The white metal was also set for its second straight weekly loss, down almost 16% after shedding 18% last week in its biggest weekly fall since 2011.

“Risk appetite does look diminished, stocks are down and obviously we’re seeing Bitcoin just come apart at the seams. There’s all kinds of evidence that risk sentiment in general is weakening. In this environment, gold is kind of holding its own and silver is caving in under the risk-off,” said Ilya Spivak, head of global macro at Tastylive.

Global equities extended losses into a third session as a selloff on Wall Street intensified, with precious metals and cryptocurrencies gripped by wrenching volatility.

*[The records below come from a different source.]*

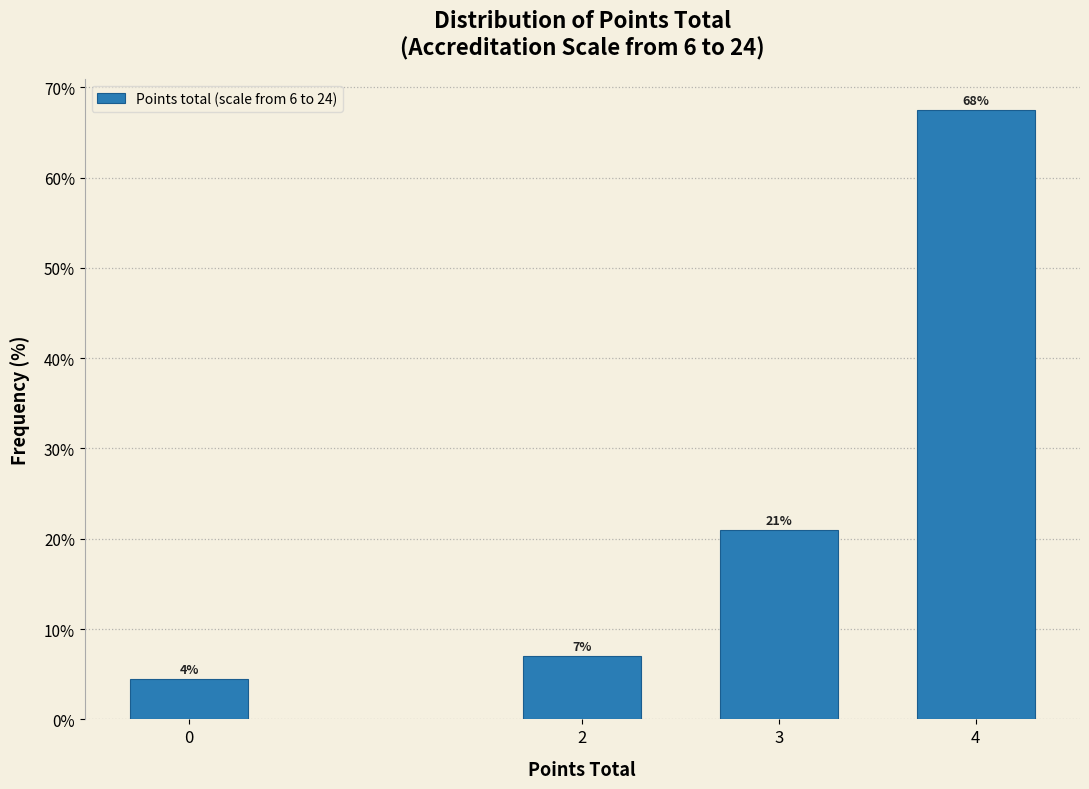

The value at 2 is 7.0. True or false?

True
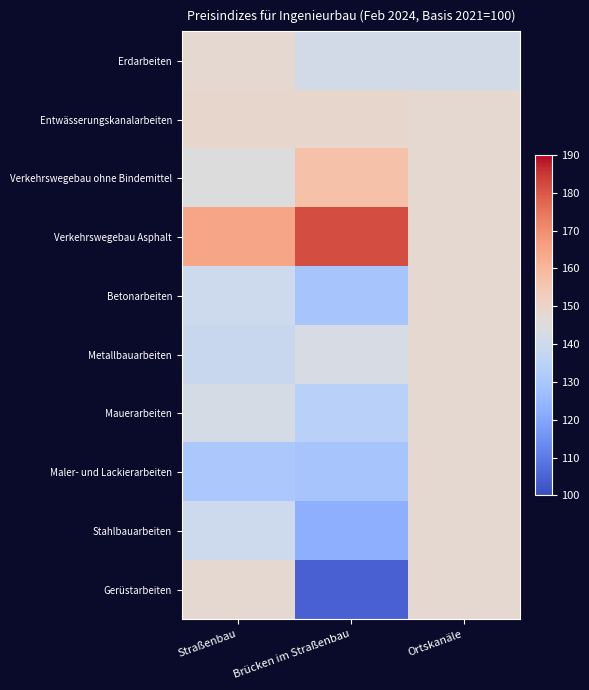

What is the spread (max minus min) of values at Ortskanäle?

6.1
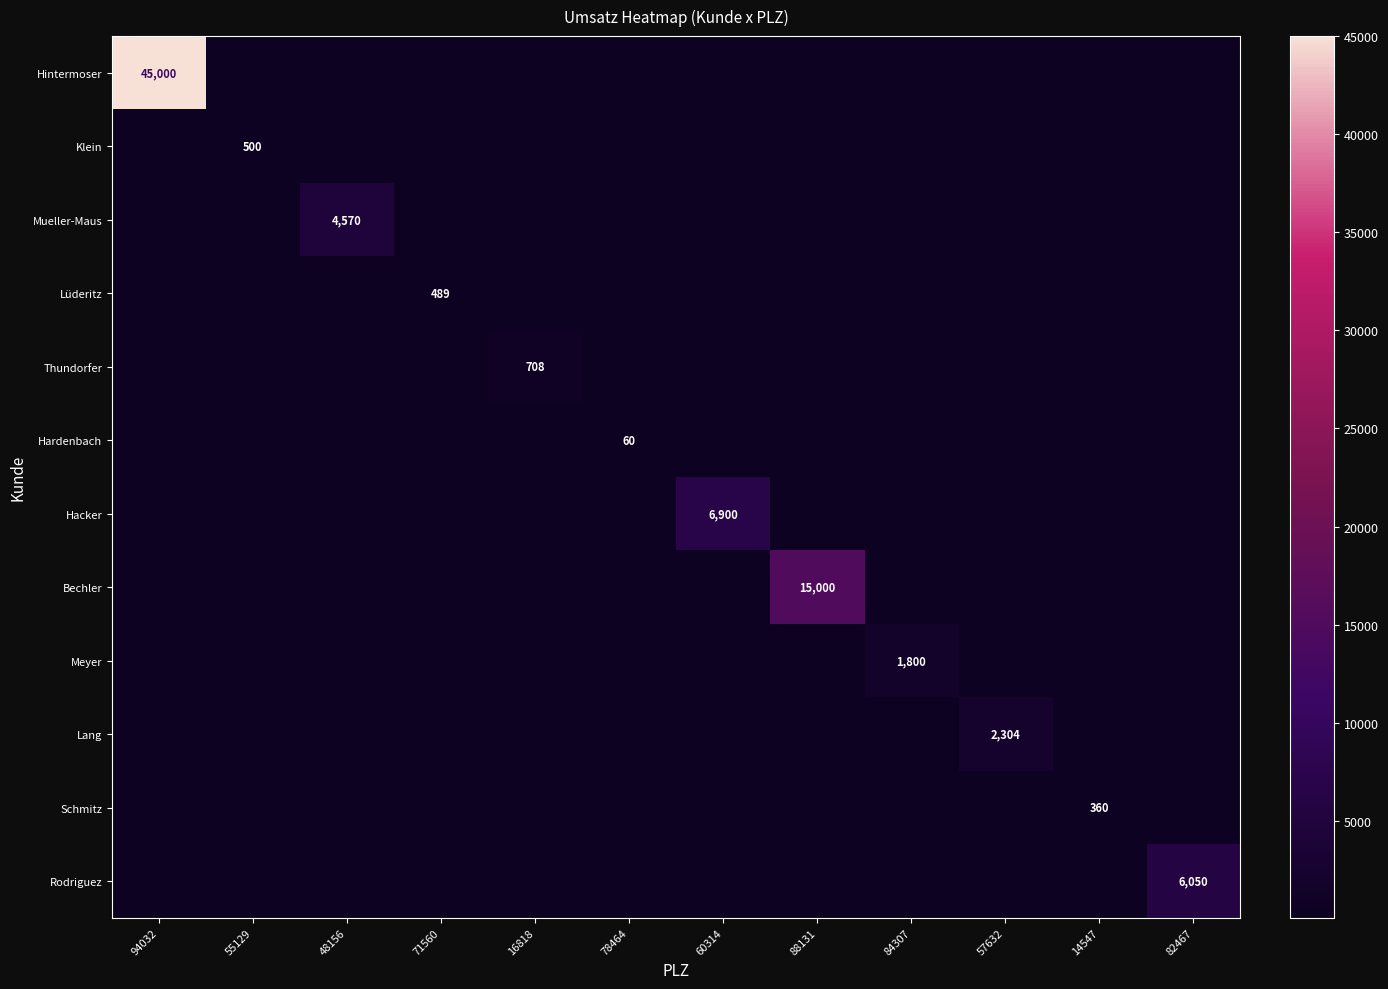

At how many categories does at least one series exceed 5364?

4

JP Morgan said in a note that relatively rich silver valuations leave the metal vulnerable to outsized corrections in risk-off sessions, even as the bank sees a higher near-term floor around $75–$80 and a recovery towards $90 next year.

The U.S. dollar steadied near a two-week high and was poised for its strongest weekly performance since November.

A stronger dollar makes greenback-priced assets more expensive for other currency holders.

Investors expect at least two 25-basis-point rate cuts from the U.S. Federal Reserve in 2026, with the first coming in June. Non-yielding assets tend to do well in low-interest-rate environments.

Spot platinum fell 4.7% to $1,892.74 per ounce after hitting an all-time high of $2,918.80 on January 26, while palladium gained 0.8% to $1,628.95. Both were down for the week.